The title of the fourth paper is Building and Using Multimodal Comparable Corpora for Machine Translation. Here, the authors Haithem Afli, Loic Barrault, and Holger Schwenk exploit a multimodal comparable corpus, which consists of audio in the source language and text documents in the target language. The audio part is converted to text using a speech recognition system, and then translated to the target language using a standard SMT system. Subsequently, information retrieval techniques are used to extract parallel sentences and phrases. It is shown that adding this data to an English to French translation system leads to significant improvements in translation quality.
The last paper, Building a Multi-Domain Comparable Corpus Using a Learning to Rank Method is authored by Razieh Rahimi, Azadeh Shakery, Javid Dadashkarimi, Mozhdeh Ariannezhad, Mostafa Dehghani, and Hossein Nasr Esfahani. Given that the previous papers showed the usefulness of comparable corpora for MT, this work concentrates on how to optimize the construction of comparable corpora. Their approach is that, given two sets of documents in the source and in the target language, the task is to find for each source language document the best matching (i.e. most comparable) target language document. They do this in a sophisticated way by employing a learning-to-rank method. Hereby, each evidence indicating document similarity is considered as a feature, and the feature weights are learned automatically. It is shown that learning the feature weights significantly improves the quality of the document alignments, and the practicality of the method is shown by building a multi-domain English–Persian comparable corpus.
To provide an overview on important other work, these five papers are preceded by an article highlighting some of the recent progress in the field.

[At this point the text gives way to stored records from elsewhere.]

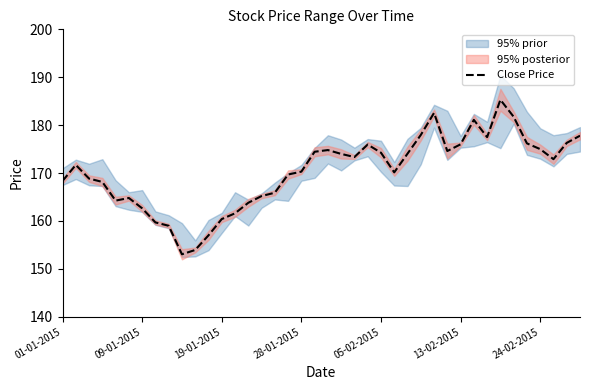

What is the minimum value for Close Price?

153.1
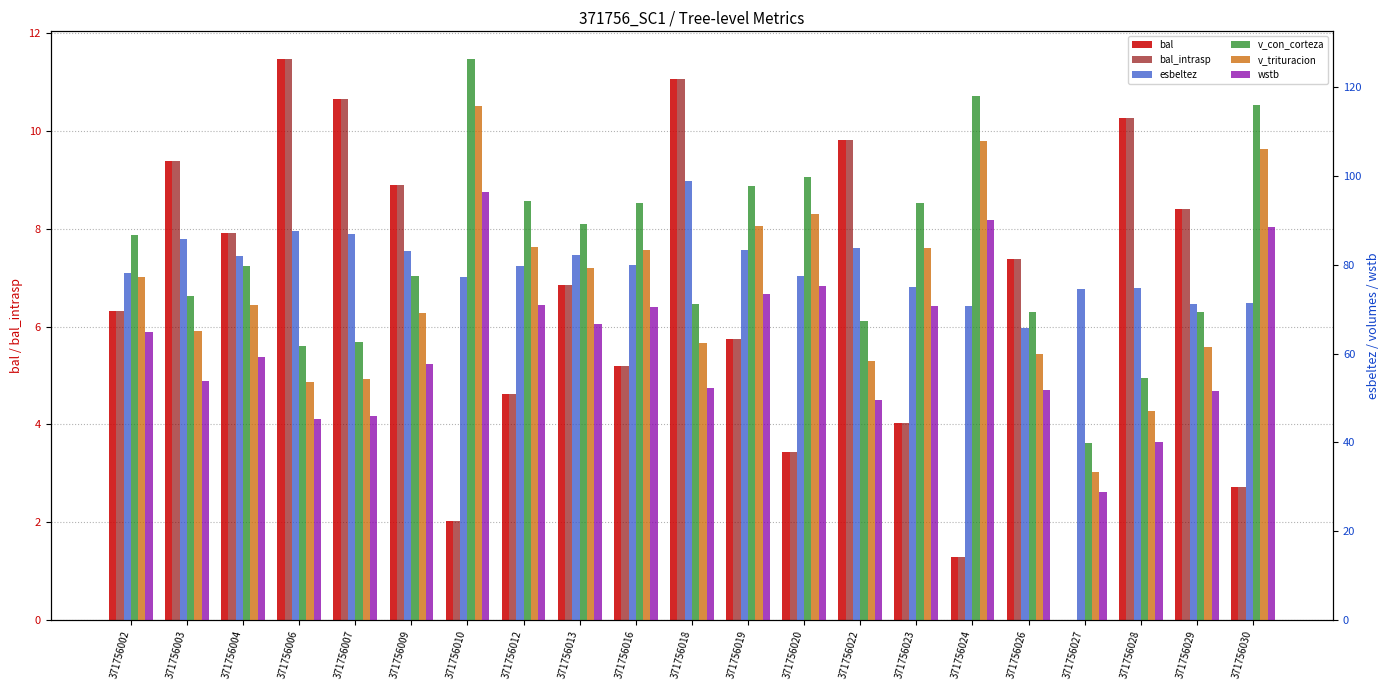

Which series has the widest spread of values?

v_con_corteza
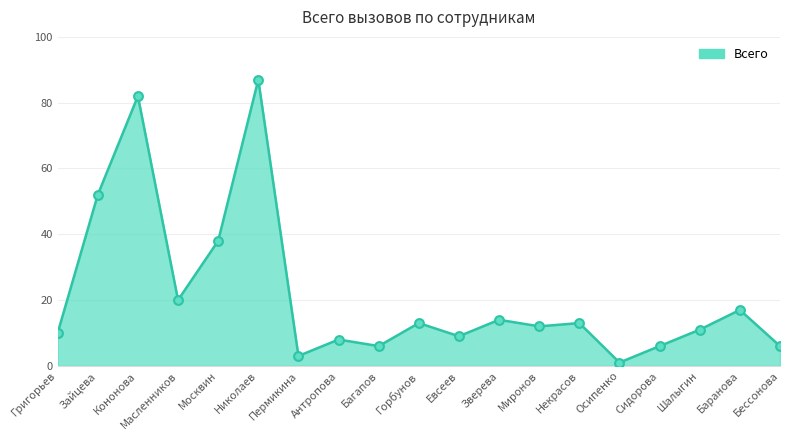

What is the ratio of the value at Москвин to the value at Зайцева?

0.7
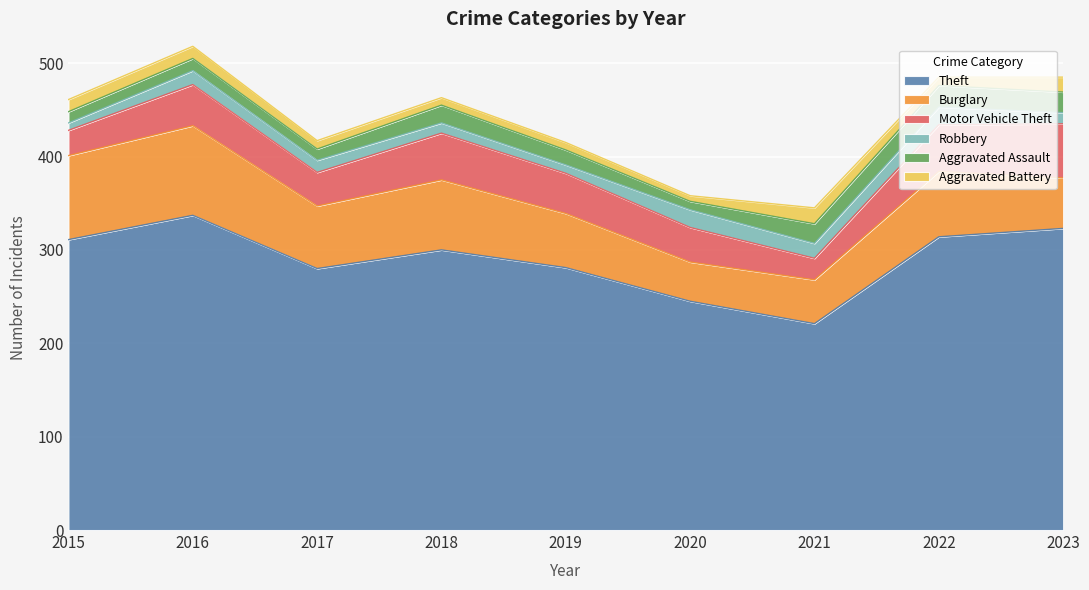

At which label does Theft reach its peak?

2016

In the compilation of this special issue the help of numerous colleagues was indispensable. Let us first acknowledge the excellent cooperation with the JNLE editorial team and the publisher, in particular Natalia Konstantinova and Ruslan Mitkov. Our special thanks also go to the members of our guest editorial board who in a two-step reviewing process kindly volunteered to provide detailed comments on the papers and on the revised versions, thereby supporting us in the selection of the best papers and providing valuable feedback to the authors for further improvements. These are the board members in alphabetical order:
Akiko Aizawa, Ahmet Aker, Marianna Apidianaki, Nuria Bel, Helena Blancafort, Dhouha Bouamor, Chenhui Chu, Kenneth W. Church, Beatrice Daille, Estelle Delpech, Silvia Hansen-Schirra, Amir Hazem, Diana Inkpen, Kyo Kageura, Kevin Knight, Philipp Koehn, Bo Li, Bin Lu, Belinda Maia, Maria Teresa Martin-Valdivia, Tomas Mikolov, Emmanuel Morin, Santanu Pal, Uwe Quasthoff, Iñaki San Vicente Roncal, Xabier Saralegi, Carolina Scarton, Inguna Skadina, Kamel Smaili, Marko Tadic, George Tambouratzis, Benjamin Tsou, Stephan Vogel, Yorick Wilks, Geoffrey Williams, Krzysztof Wolk, Chengzhi Zhang.
Last but not least, we would like to thank all authors without whom this special issue would not have been possible.